Meşhur kıssadır: Hazret-i Îsâ -aleyhisselâm-’ı bir gün canhıraş bir şekilde kaçarken görürler. Kimden kaçtığı sorulunca da:

“–Ahmaktan kaçıyorum!..” der.

“–Sen, nefesi ile körlerin ve sağırların şifa bulduğu, duâsıyla ölülerin dirildiği «Mesih» değil misin? İstediğin her şeyi yapabildiğin hâlde niçin kaçıyorsun?” diye sorulur. Îsâ -aleyhisselâm- ise:

“–İsm-i Âzam’ı sağır ve köre okudum, onlar iyileşti; bir ölüye okudum, dirildi; bir fakire okudum, zengin oldu. Fakat o duâyı bir ahmağın kalbine binlerce defa okuduğum hâlde fayda vermedi. Ahmaklık, kahr-ı ilâhî olan bir hastalıktır!..” karşılığını verir.

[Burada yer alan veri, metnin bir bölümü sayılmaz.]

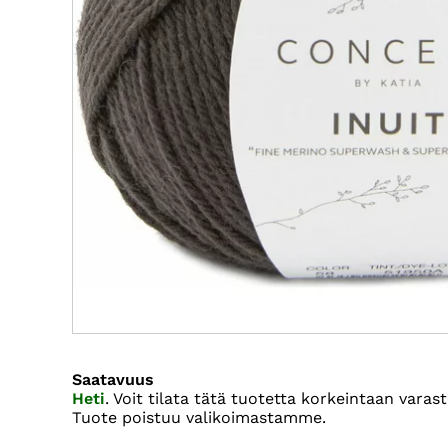
Saatavuus
Heti
. Voit tilata tätä tuotetta korkeintaan var
Tuote poistuu valikoimastamme.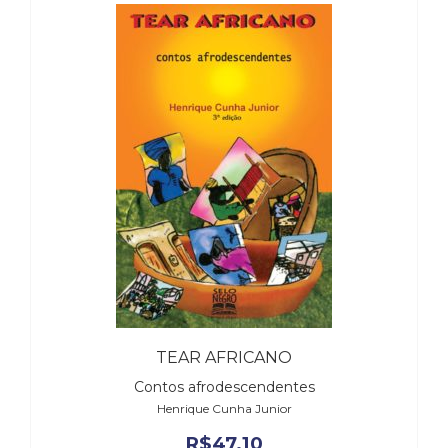
TEAR AFRICANO
Contos afrodescendentes
Henrique Cunha Junior
R$
47,10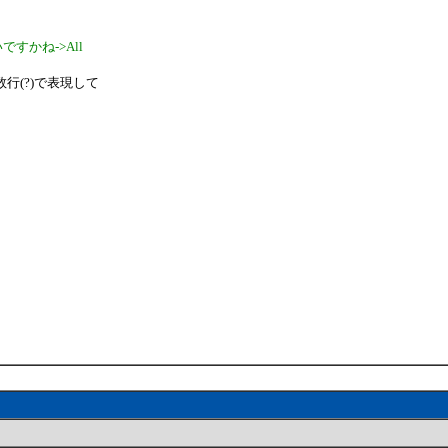
すかね->All
行(?)で表現して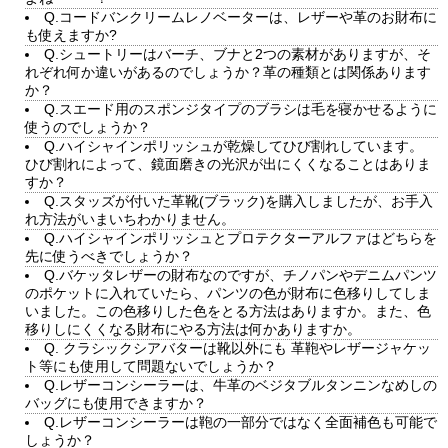
Q.コードバンクリームレノベーターは、レザーや革のお財布に
も使えますか?
Q.シュートリーはバーチ、ブナと2つの素材がありますが、そ
れぞれ何か違いがあるのでしょうか？革の種類とは関係あります
か？
Q.スエード用のスポンジタイプのブラシは毛を寝かせるように
使うのでしょうか？
Q.ハイシャインポリッシュが乾燥してひび割れしています。
ひび割れによって、鏡面磨きの光沢が出にくくなることはありま
すか？
Q.スタッズが付いた革靴(ブラック)を購入しましたが、お手入
れ方法がいまいちわかりません。
Q.ハイシャインポリッシュとプロテクターアルファはどちらを
先に使うべきでしょうか？
Q.バケッタレザーの財布なのですが、チノパンやデニムパンツ
のポケットに入れていたら、パンツの色が財布に色移りしてしま
いました。この色移りした色をとる方法はありますか。また、色
移りしにくくなる財布にやる方法は何かありますか。
Q. クラシックシアバターは靴以外にも 革鞄やレザージャケッ
ト等にも使用して問題ないでしょうか？
Q.レザーコンシーラーは、牛革のベジタブルタンニンなめしの
バッグにも使用できますか？
Q.レザーコンシーラーは鞄の一部分ではなく全面補色も可能で
しょうか？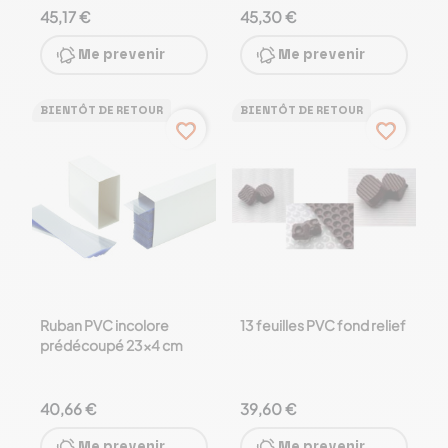
45,17 €
45,30 €
Me prevenir
Me prevenir
BIENTÔT DE RETOUR
BIENTÔT DE RETOUR
favorite_border
favorite_border
Ruban PVC incolore
13 feuilles PVC fond relief
prédécoupé 23x4 cm
40,66 €
39,60 €
Me prevenir
Me prevenir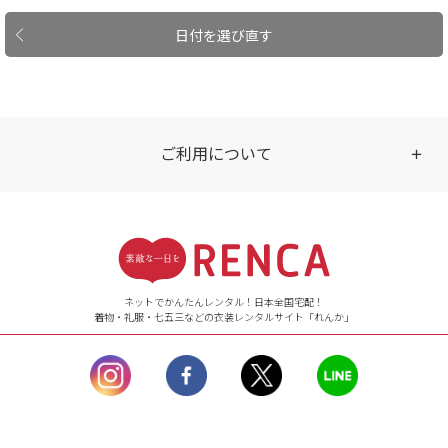
日付を選び直す
ご利用について
受付時間
【ご注文（インターネット）】
24時間年中無休
ネットでかんたんレンタル！日本全国宅配！
着物・礼服・七五三などの衣装レンタルサイト「れんか」
【お問い合わせ窓口（メー
ル）】10:00~17:00
土曜日、日曜日、臨
時休業日を除く。
営業時間外にいただ
いたメールは、緊急時を
のぞき翌日営業日以降に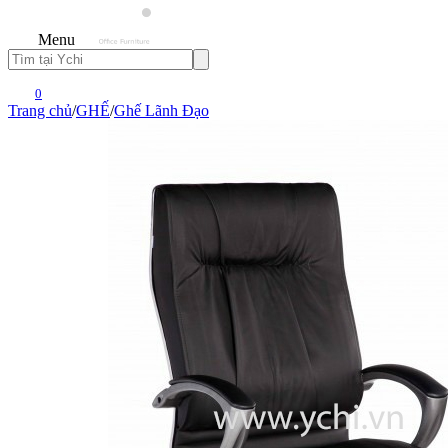
Menu
0
Trang chủ
/
GHẾ
/
Ghế Lãnh Đạo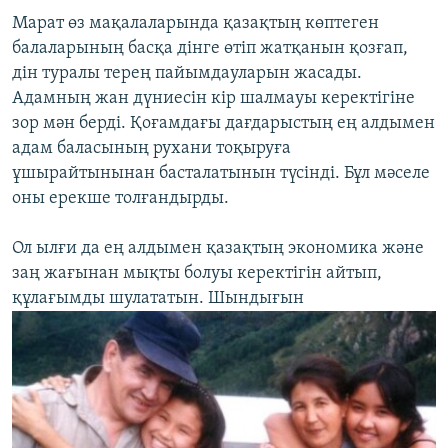
Марат өз мақалаларында қазақтың көптеген
балаларының басқа дінге өтіп жатқанын қозғап,
дін туралы терең пайымдауларын жасады.
Адамның жан дүниесін кір шалмауы керектігіне
зор мән берді. Қоғамдағы дағдарыстың ең алдымен
адам баласының рухани тоқыруға
ұшырайтынынан басталатынын түсінді. Бұл мәселе
оны ерекше толғандырды.
Ол ылғи да ең алдымен қазақтың экономика және
заң жағынан мықты болуы керектігін айтып,
құлағымды шулататын. Шындығын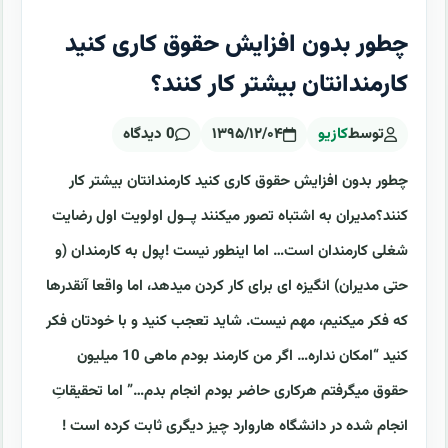
چطور بدون افزایش حقوق کاری کنید
کارمندانتان بیشتر کار کنند؟
توسط
کازیو
۱۳۹۵/۱۲/۰۴
0 دیدگاه
چطور بدون افزایش حقوق کاری کنید کارمندانتان بیشتر کار
کنند؟مدیران به اشتباه تصور میکنند پــول اولویت اول رضایت
شغلی کارمندان است… اما اینطور نیست !پول به کارمندان (و
حتی مدیران) انگیزه ای برای کار کردن میدهد، اما واقعا آنقدرها
که فکر میکنیم، مهم نیست. شاید تعجب کنید و با خودتان فکر
کنید “امکان نداره… اگر من کارمند بودم ماهی 10 میلیون
حقوق میگرفتم هرکاری حاضر بودم انجام بدم…” اما تحقیقاتِ
انجام شده در دانشگاه هاروارد چیز دیگری ثابت کرده است !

Ahmaklık; mânevî hayatın kanseridir. Bir insanın iki gözünü iki parmağıyla kapatıp kendi kendini ilâhî hakikatlere âmâ kılmasıdır.

Ahmak kişi; sayısız cenâze manzarasına şâhit olur, mezar taşlarında kendisinden daha küçük yaşta vefât edenleri görür; fakat kendisinin de bir gün öleceğini, kabir âlemini ve sonsuz âhireti hiç hatırına getirmez. Âdeta âhiretsiz bir dünya hayatı yaşamak ister. Fânîyi bâkîye tercih eder, damla ile deryâyı değişir. Sefâletini saâdet zanneder.